営業職なんてできる人は尊敬してしまう。話上手で話題が豊富、絶対に人を飽きさせない、そんな人をたまに見かけるが、羨ましいことこの上ない。

 会社員だった頃も、製作としてずっと社内にこもっていたから、あまりお客さんとコミュニケーションを取る機会はなかった。それどころか、周りの社員ともつかず離れず、一定の距離を保つようにしていた。いや、別につまはじきにされていたわけではなく、それなりに仲も良かったし、今でも当時の仲間からはよく電話がかかってくる。ただ、あまりベタベタした人間関係は嫌いだったわけだ。

 ある程度仕事がこなせるようになってからは「オレはオレの仕事を責任持って必ず全うするし、人のやり方に口を出さない。その代わりオレにも口を出すな。」と、平然と生意気なことを言っていた時期さえあった。

 今思えば若かった。まぁ、正直なところ「一匹狼」を気取っていたかったという気持ちもあったと思う。確かに自分の範囲の仕事は全て自力でこなしていたし、他社員の誰よりも仕事量をこなしている自負もあった。意地でも遅刻はしなかったし、風邪などで突然休んだ記憶もほとんどない。逆に風邪で倒れた同僚の分も、自分の手が空いている時には進んでかぶったりもしていたので、わりとみんな私に対しては、そういう目で見てくれていたように思う。年に一度まとめて休暇を取っては、堂々と海外旅行に行ったりしたが、誰も表だって文句を言わなかったのは、そのせいもあっただろう。
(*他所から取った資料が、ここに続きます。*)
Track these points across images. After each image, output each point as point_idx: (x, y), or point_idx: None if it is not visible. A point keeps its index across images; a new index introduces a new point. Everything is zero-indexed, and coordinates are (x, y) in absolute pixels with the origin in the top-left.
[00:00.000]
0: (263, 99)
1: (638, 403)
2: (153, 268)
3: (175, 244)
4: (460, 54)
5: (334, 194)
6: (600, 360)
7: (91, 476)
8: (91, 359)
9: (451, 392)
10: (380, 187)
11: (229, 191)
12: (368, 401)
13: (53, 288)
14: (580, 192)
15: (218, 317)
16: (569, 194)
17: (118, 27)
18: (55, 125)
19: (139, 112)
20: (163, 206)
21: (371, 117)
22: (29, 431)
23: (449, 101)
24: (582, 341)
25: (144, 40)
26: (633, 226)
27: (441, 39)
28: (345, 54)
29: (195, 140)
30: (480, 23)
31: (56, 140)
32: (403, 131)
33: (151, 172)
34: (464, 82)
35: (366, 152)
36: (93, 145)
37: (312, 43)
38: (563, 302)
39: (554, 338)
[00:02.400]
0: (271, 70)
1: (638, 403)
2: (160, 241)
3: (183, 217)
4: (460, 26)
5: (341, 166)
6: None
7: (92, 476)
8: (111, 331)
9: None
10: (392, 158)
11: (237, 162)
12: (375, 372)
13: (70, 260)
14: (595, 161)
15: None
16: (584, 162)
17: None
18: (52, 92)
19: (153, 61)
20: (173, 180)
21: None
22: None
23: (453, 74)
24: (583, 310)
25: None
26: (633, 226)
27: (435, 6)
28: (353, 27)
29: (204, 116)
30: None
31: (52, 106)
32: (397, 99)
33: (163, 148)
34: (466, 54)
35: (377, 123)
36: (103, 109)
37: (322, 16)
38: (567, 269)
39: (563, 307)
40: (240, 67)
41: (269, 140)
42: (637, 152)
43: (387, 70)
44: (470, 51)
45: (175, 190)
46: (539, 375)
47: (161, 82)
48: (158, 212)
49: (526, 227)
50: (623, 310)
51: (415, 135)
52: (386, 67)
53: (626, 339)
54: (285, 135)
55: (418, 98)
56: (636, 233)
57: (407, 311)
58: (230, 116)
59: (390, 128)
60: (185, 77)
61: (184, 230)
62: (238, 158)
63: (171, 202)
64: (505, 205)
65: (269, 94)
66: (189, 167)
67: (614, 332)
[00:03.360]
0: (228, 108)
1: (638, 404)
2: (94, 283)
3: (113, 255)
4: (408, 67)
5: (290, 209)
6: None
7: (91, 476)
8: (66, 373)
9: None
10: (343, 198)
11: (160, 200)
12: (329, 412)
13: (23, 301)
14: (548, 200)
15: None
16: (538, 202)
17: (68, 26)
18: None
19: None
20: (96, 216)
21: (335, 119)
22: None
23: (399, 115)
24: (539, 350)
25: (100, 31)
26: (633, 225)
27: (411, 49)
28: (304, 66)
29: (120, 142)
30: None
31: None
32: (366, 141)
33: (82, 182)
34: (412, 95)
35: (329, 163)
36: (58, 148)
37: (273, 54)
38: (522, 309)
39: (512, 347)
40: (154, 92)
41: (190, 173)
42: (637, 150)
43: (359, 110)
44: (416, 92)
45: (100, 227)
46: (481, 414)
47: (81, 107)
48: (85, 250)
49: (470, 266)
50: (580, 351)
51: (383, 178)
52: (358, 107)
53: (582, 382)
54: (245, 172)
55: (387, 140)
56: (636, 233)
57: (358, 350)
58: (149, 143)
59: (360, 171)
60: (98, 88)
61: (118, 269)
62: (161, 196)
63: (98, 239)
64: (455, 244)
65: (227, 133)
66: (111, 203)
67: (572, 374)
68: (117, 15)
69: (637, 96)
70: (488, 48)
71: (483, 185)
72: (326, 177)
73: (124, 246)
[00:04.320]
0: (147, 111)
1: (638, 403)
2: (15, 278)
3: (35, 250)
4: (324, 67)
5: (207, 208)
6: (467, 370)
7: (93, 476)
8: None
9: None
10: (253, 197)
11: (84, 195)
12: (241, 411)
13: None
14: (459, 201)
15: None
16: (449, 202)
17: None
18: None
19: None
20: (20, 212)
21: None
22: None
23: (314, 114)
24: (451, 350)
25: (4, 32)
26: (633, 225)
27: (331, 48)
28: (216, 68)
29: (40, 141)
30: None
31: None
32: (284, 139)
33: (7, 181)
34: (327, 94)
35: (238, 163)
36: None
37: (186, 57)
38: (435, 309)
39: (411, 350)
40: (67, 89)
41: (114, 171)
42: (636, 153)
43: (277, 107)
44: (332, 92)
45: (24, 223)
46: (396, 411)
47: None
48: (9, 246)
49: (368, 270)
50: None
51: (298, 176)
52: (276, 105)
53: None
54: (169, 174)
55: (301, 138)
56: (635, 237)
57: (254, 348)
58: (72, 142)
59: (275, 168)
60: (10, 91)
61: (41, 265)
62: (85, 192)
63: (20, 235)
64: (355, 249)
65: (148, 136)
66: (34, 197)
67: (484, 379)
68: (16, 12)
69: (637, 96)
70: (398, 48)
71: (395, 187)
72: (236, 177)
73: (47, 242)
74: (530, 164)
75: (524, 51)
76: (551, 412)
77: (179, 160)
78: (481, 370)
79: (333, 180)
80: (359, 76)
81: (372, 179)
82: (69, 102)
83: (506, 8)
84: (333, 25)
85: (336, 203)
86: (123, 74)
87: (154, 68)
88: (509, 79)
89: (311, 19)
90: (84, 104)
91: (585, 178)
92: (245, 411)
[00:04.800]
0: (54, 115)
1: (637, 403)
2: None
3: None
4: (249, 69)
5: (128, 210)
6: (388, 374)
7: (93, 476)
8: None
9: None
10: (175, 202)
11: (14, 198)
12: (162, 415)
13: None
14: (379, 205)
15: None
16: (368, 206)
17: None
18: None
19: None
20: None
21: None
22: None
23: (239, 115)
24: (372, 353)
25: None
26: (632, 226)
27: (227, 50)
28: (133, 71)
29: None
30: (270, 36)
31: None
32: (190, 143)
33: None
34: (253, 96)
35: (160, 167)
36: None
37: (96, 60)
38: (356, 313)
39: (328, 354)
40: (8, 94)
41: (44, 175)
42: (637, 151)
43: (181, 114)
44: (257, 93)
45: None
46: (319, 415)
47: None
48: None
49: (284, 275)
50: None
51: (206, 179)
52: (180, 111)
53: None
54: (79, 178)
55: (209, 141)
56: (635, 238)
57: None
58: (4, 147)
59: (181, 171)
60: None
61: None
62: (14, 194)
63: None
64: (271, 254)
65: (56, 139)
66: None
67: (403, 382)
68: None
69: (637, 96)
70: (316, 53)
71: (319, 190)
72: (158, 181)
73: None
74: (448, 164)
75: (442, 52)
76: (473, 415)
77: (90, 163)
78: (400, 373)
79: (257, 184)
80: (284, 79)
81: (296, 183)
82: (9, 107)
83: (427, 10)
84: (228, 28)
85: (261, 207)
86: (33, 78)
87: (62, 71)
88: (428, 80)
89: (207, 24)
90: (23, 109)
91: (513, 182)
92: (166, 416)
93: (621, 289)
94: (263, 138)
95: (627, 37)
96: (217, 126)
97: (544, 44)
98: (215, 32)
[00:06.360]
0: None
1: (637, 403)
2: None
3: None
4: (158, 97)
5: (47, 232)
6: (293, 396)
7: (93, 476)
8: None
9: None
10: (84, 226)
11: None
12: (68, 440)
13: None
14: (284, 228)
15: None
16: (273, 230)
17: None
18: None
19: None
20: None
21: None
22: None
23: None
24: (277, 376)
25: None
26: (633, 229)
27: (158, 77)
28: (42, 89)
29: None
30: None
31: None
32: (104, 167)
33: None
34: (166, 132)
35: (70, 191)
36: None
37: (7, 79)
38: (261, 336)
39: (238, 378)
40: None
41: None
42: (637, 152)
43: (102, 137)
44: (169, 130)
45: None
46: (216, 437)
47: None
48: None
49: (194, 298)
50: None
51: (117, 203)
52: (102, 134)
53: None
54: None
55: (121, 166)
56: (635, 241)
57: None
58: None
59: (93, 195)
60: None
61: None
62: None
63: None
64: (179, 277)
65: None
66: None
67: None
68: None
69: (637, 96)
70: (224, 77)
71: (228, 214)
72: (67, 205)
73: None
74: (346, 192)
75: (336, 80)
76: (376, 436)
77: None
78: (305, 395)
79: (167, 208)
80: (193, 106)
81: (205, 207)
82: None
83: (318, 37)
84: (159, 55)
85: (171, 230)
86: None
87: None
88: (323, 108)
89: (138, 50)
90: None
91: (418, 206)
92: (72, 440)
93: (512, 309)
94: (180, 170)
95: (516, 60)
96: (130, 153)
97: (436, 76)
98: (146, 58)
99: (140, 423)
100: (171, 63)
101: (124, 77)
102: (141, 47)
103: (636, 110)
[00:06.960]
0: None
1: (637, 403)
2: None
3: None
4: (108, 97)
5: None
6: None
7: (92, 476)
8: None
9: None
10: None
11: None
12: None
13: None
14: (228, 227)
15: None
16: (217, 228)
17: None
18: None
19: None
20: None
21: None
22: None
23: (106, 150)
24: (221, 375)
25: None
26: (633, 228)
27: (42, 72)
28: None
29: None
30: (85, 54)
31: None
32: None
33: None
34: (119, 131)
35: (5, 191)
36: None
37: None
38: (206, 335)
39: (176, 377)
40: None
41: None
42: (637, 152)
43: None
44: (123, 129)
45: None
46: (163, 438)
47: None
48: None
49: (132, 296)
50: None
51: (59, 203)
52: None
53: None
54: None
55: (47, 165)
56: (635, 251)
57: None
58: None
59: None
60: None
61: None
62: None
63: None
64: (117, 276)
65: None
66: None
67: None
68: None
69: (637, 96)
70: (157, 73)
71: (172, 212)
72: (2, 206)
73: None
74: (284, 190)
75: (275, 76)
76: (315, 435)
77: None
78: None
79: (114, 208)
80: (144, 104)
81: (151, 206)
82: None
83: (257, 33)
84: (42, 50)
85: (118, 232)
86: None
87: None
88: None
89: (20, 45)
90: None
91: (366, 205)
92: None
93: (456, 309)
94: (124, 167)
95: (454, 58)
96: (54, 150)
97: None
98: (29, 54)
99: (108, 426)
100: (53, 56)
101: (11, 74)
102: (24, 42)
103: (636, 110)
 しかし独立してみると、このコミュニケーション能力の低さというのは、かなりのハンデであることを思い知らされる。クライアントの元へお客さんと同行する車中、会話に詰まって沈黙が続いたりすると、心の中であわてふためく自分がいたりする。変に一匹狼を気取っていたり、製作だからと進んでクライアントとの付き合いをしなかった自分が、今では少々悔やまれる。

 接待など未だに一度もしたことがないし、それどころか同席すらしたことがない。よくテレビドラマなんかでは、お姉さんがいるようなお店で、営業マンが一所懸命おべんちゃらを言っているシーンがあったりするが、本当にあんな感じなのだろうか? だとしたら私には多分、いや、絶対無理だ。あんなことは逆立ちしてもできない(逆立ちもできないけど)。テレビドラマは誇張だとしても、接待の席なんて何を話せばいいのか私には想像もつかないわけで、きっと酒宴の席でシーンと静まりかえってしまうのは目に見えている。

 デザイナーなんだから、接待とか、付き合いとか、そんなもので仕事を取ろうなんて方が間違っている、デザイナーはデザインの実力で勝負すべきだ。なんて昔の私なら思っただろう。いや、今でもそう思う。でも、誰だって「一緒にいて楽しい人と仕事をしたい」と思うのは自然だろう。接待とまで行かなくても、話し上手だったり、楽しい人だったりすれば、それだけで好感を得るはずだ。そういう人はとりあえず嫌われないし、たいてい気に入られる。気に入られれば、なんとかアイツに仕事をまわしてやろう、って気になるのも自然なわけだ。

 小学生の時に流行った本宮ひろ志氏の「男一匹ガキ大将」というマンガの中にこういう台詞があった。

「一匹狼ってのは群れから仲間はずれにされた狼の事じゃない。一匹で群れに対向する力を持った狼のことだ。」

 一匹狼を気取ることが悪いとは思わない。まだまだ狼ほどの力を持っていないにしろ、そういう気持ちを持っていたから、私はここまで来れた気もする。しかし、いくら腕が良くても仕事が回ってこないことには、われわれフリーは食べていけない。現代の一匹狼に求められる「群れに対向する力」には、コミュニケーション能力も含まれるのだ。